佐久島ライフ・レポ Vol.4


oyaoya cafe もんぺまるけ 神谷 芝保さん

自分がもう一人ほしいほど、日々充足!

佐久島西地区の古い民家を利用してできた、手づくり感あふれるカフェ「もんぺまるけ」。「種まきからキッチンまで」を目指し、畑で育てた野菜や島の素材を使ったおやつ(Oyaoya 和菓子)と、オーガニックや自家製のドリンクを提供しています。2010年7月にオープンしたこのお店をきりもりしているのは、名古屋出身の神谷芝保さんです。

佐久島と名古屋で半農半カフェ

芝保さんが初めてこの島にやってきたのは2009年の夏。当時働いていた名古屋のオーガニックカフェのオーナーと一緒に、椿油のことで訪れたのです。

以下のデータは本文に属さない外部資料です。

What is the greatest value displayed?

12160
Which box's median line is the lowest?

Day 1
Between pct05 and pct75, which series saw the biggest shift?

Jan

(※佐久島には椿の木が多くあり、佐久島中学校の生徒が中心になって、椿油を島の特産品にする計画を進めています)ちょうどそのころ畑をやりたいと思っていた芝保さんは、この島ならできると思い、名古屋と佐久島を行き来しての「半農半カフェ生活」をはじめました。
芝保さんはもともと食物関係に関心があり、栄養士専門学校を卒業して和菓子屋に勤めた経緯を持ちます。アースデイ愛知(現・アースデイ名古屋)立ち上げの際、これに関わっていた人々と出会ったのをきっかけに、自らも実行委として活動するようになりました。その後、マイ箸を広めるべく全国一周自転車旅を敢行。1年ほど旅をして名古屋に戻ってから、先述したカフェで働くようになったのだそうです。

手づくりカフェ、オープン

最初は島内に家を借りて畑だけをしていました。その時点での拠点はまだ名古屋でした。やがてお店を開くことになり、新たに借りた古い家のお手入れがスタート。勤めていたカフェのお客さまを通じて、名城大学建築学科の先生や学生さん、水道工事屋さんなどと知り合い、そのほかご近所さん(島民)を含む多くの人々の協力を得て、手づくりの「カフェ建築プロジェクト」がコツコツと進んでいきました。2010年7月6日のオープン時点では、まだ床は土のままだったし、壁の漆喰が塗られたのもずいぶん後のことです。少しずつ、のんびり、ゆるやかに、今もなおリフォームが続いています。ここまでに手間ひまはかかっていますが、お金はほとんどかかっていません。業務用機器も食器類もいただいたものばかり。大勢の人のあたたかい心でできたお店なのです。
お店がオープンしてからも、しばらくの間は名古屋と島を行ったり来たりしていましたが、徐々に拠点が島のほうに移っていき、完全に島で暮らすようになって現在に至ります。

「何もかもが楽しい」と言える暮らし

お店を手づくりするのは実に大変なことです。壁は腐り床は抜け、しかも建物全体がつるに覆われていて、まさしく「開拓だった」とのこと。もちろん畑仕事もあります。でも「大変なことも含めて、何もかも楽しかったな~」と芝保さんは言います。多くの人と出会い、みんなで何かを作り上げていくことも楽しい。畑仕事も楽しい。お菓子づくりも楽しい。居住スペースと呼べる空間が整ったのはごく最近のことだけれど、「自転車で旅していた頃と比べたら、屋内で寝られるだけで上等。生活そのものはかなりラクですよ」と芝保さんは笑いながら語ります。

分身の術ができるといいな!

島の人たちとのお付き合いについて、芝保さんは特に気を遣わずのびのびやっているとか。「島は都市と比べて人間関係が濃いとは思います。まあ、好きな人たちと好きなように付き合っているし、精神的にはかなりゆったりしてます」とのことですが、実際この島に来てから家族同然に付き合える人ができ、島内のカフェ仲間との絆も深まって、本当に楽しい毎日なのです。お店で余ったものをご近所におすそ分けすると野菜や魚になって返ってくるという、あったかいご近所付き合いも自然にやっています。
佐久島暮らしを一言で言えば、「日々充足」。営業日には朝から和菓子づくりやかまどでのごはん炊き、ドリンク類(自然のもの、手づくりのもの)の準備をして、夕方まで開店。休みの日は畑仕事。それ以外にも、島の中での役割、島の行事への参加、仲間とのイベント企画&開催など、やることがいっぱいで、「充足しすぎてます。私がもう一人いるといいんだけど。分身の術ができるといいな」と思ってしまうほどです。
目標を尋ねると「ありません」との答え。「目の前のことだけを見て、それに没頭しているから」だそうです。でも、よりよくしたいと思っていることはあります。それは、キッチンをもう少し広げることと、今やっていること(畑など)をもっとちゃんとやること。
今を大切にする佐久島ライフ、これからもエンジョイしてください。